According to security researcher Brian Krebs, the thieves logged into the account within a matter of hours of a legitimate login, and "cased the joint a bit – checking the transaction history, account summary and balance – and then logged out."

They then waited until the next day to begin creating their own $63,000 payroll batch, by adding nine new 'employees' to the company's books.

"The employees added were in fact money mules, willing or unwitting individuals recruited through work-at-home job scams to help crooks launder stolen funds" says Krebs in his latest security blog, adding that the financial controller never received the confirmation email from the bank about the new batch, as the cybercriminals also had control over the controller's mailbox.

Krebs went on to say that, if a bank's system of authenticating a transaction depends solely on the customer's PC being infection-free, then that system is trivially vulnerable to compromise in the face of today's more stealthy banking trojans.

The former Washington Post security researcher goes on to say that this latest attack gets to the heart of why these e-banking thefts continue unabated at banks on a regular basis.

"An attacker who has compromised an account holder's PC can control every aspect of what the victim sees or does not see, because that bad guy can then intercept, delete, modify or re-route all communications to and from the infected PC", he says.

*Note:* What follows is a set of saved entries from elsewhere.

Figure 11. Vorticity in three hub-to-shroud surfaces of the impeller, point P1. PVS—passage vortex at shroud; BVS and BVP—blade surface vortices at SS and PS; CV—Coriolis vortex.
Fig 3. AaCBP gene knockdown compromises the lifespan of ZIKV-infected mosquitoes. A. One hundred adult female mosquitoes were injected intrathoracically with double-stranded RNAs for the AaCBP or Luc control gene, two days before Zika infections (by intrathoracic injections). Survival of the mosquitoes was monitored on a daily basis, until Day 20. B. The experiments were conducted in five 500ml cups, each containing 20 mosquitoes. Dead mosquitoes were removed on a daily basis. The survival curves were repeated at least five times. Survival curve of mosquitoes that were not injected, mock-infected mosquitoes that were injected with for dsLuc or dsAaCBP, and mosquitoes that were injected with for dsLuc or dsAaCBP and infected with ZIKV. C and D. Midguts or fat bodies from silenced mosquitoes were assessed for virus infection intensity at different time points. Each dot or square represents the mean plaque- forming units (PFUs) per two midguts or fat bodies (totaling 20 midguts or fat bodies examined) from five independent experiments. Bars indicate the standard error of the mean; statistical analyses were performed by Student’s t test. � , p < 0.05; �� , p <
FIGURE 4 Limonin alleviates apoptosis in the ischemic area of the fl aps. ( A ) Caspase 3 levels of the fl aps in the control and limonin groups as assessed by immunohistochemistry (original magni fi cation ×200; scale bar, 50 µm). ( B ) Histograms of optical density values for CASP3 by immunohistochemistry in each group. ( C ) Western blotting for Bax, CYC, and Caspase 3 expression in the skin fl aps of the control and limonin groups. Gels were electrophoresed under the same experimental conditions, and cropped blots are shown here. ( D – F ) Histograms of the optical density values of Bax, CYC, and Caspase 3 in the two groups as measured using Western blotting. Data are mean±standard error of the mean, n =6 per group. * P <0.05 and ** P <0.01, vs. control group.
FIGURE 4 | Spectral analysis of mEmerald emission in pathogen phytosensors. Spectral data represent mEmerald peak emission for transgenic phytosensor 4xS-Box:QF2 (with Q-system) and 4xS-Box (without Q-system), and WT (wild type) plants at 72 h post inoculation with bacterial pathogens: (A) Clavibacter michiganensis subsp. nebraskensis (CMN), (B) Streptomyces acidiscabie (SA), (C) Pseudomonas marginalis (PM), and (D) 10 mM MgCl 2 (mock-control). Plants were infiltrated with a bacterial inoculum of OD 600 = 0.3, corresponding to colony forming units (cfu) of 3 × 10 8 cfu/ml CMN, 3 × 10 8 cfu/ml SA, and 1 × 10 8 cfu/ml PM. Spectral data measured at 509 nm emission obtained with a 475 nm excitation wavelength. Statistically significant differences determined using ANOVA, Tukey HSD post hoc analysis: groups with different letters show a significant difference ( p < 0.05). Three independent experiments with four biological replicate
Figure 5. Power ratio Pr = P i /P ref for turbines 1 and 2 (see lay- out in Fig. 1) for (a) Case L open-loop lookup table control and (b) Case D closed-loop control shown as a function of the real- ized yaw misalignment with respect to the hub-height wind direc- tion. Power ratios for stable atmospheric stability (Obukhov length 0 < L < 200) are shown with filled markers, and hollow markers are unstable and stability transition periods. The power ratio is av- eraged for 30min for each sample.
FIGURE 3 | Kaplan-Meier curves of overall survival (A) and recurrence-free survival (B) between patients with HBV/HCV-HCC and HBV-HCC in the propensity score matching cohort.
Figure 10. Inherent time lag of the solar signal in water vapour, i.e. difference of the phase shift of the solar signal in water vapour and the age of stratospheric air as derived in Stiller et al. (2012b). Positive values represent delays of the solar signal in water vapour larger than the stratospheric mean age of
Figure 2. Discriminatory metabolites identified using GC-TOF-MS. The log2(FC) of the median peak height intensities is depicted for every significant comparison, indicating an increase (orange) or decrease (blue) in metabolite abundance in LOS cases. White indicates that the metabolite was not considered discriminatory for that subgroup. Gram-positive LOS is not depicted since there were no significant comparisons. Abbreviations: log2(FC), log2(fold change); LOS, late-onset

"If a bank's system of authenticating a transaction depends solely on the customer's PC being infection-free, then that system is trivially vulnerable to compromise in the face of today's more stealthy banking trojans", he adds.

Krebs concludes that banks often complain that commercial account takeover victims might have spotted thefts had the customer merely reconciled its accounts at day's end.

But, he says, several new malware strains allow attackers to manipulate the balance displayed when the victim logs in to his or her account.

The good news is that the bank moved swiftly to trace and recall the stolen funds and managed to haul back all but $22,000 of the car dealership's money.

In addition, the bank has now changed its security procedures, with emails to multiple accounts, and setting the bank transfer limits to the account to zero except on paydays, when the controller has to authorise the transaction from his home PC.

Krebs is critical of the enhanced security: "From where I sit, that's a ridiculous number of hoops to have to jump through to make a payroll every other week. Also, those changes don't address the root of the problem: They still succeed or fail based on an insecure mode of communication (email) that can be hijacked on the customer's end."

"What's more, these changes continue to push all of the security and authentication of the transaction out to the customer, which is always the weakest link", he noted.